BEGIN

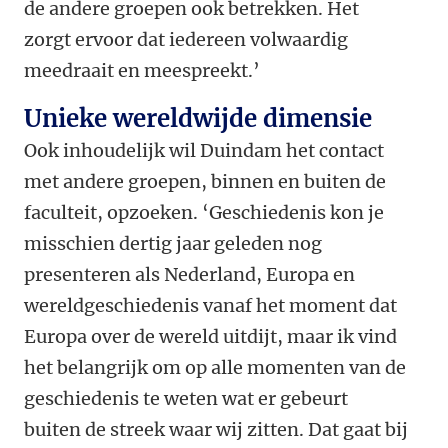
de andere groepen ook betrekken. Het
zorgt ervoor dat iedereen volwaardig
meedraait en meespreekt.’
Unieke wereldwijde dimensie
Ook inhoudelijk wil Duindam het contact
met andere groepen, binnen en buiten de
faculteit, opzoeken. ‘Geschiedenis kon je
misschien dertig jaar geleden nog
presenteren als Nederland, Europa en
wereldgeschiedenis vanaf het moment dat
Europa over de wereld uitdijt, maar ik vind
het belangrijk om op alle momenten van de
geschiedenis te weten wat er gebeurt
buiten de streek waar wij zitten. Dat gaat bij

END

TASK REQUIREMENTS -
Copy out the text lines from the records above word for word, leaving out the pictures.

ANSWER TO THIS TASK -
de andere groepen ook betrekken. Het
zorgt ervoor dat iedereen volwaardig
meedraait en meespreekt.’
Unieke wereldwijde dimensie
Ook inhoudelijk wil Duindam het contact
met andere groepen, binnen en buiten de
faculteit, opzoeken. ‘Geschiedenis kon je
misschien dertig jaar geleden nog
presenteren als Nederland, Europa en
wereldgeschiedenis vanaf het moment dat
Europa over de wereld uitdijt, maar ik vind
het belangrijk om op alle momenten van de
geschiedenis te weten wat er gebeurt
buiten de streek waar wij zitten. Dat gaat bij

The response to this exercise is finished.